Section 12(J) provides that it is a violation for a person:

When acting as an investment adviser, … by any means or instrumentality, directly or indirectly: (1) To employ any device, scheme or artifice to defraud any client or prospective client.

Section 12(J) contains no reference to or requirement for a sale of a security in connection with the prohibited conduct. Moreover, this section is “virtually identical” to the antifraud provisions found in Section 206 of the federal Investment Advisers Act of 1940. Federal courts have also found Section 206 does not require that the challenged transaction involve a security to prove a violation. As such, the Supreme Court held all that is required under the Act is that Van Dyke was “acting as an investment advisor.”

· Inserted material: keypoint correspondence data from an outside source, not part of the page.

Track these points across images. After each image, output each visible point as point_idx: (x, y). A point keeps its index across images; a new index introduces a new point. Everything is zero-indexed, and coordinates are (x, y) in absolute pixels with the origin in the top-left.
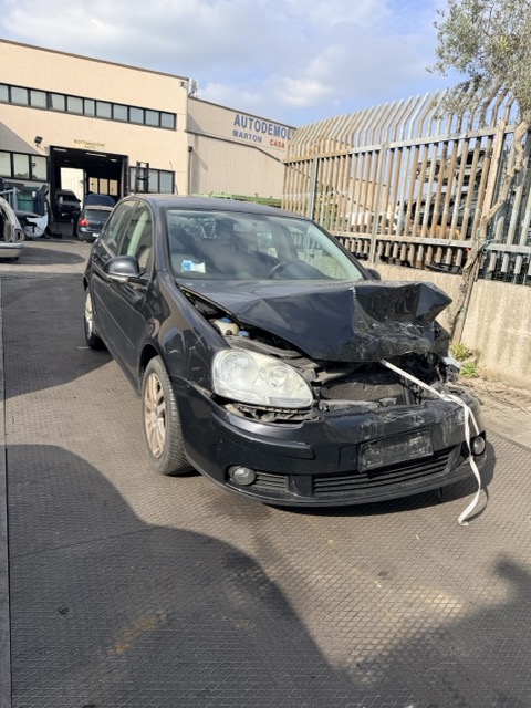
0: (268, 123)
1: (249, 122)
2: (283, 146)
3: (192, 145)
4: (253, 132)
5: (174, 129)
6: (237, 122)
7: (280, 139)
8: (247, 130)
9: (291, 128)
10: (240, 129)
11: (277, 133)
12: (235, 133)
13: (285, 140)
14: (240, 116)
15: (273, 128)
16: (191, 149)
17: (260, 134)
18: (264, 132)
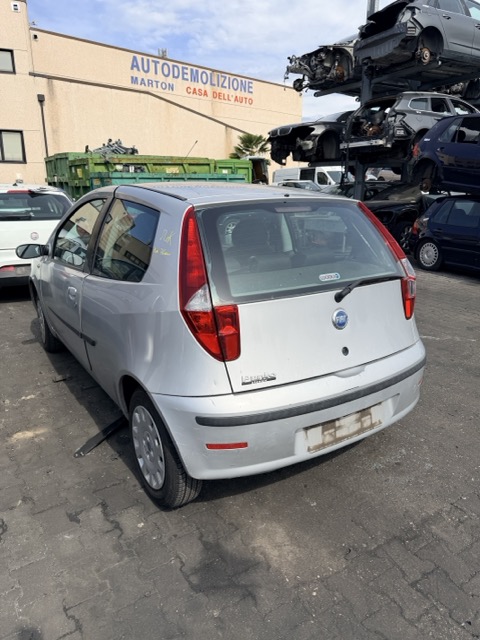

In response, Van Dyke argued that at the time of the transactions he was not acting as an investment advisor but rather as an insurance producer. The Illinois Supreme Court disagreed, finding that the manifest weight of the evidence established that Van Dyke provided investment advice when he recommended the purchase of various financial products, including securities and indexed annuities. Moreover, the record indicated Van Dyke identified himself as an investment adviser, and there was no evidence he informed his clients he was acting as an insurance producer under the Insurance Code when he sold the indexed annuities. Because Van Dyke was acting as an investment adviser, his conduct fell within the purview of section 12(J).

The Illinois Supreme Court then engaged in a case-specific analysis to determine whether Van Dyke engaged in a device, scheme, or artifice to defraud his clients. The court found that the Securities Department’s evidence and expert testimony failed to establish Van Dyke actually violated the Act or perpetrated a fraud on his clients. Accordingly, the Supreme Court held the appellate court properly reversed the secretary of state’s final order against Van Dyke.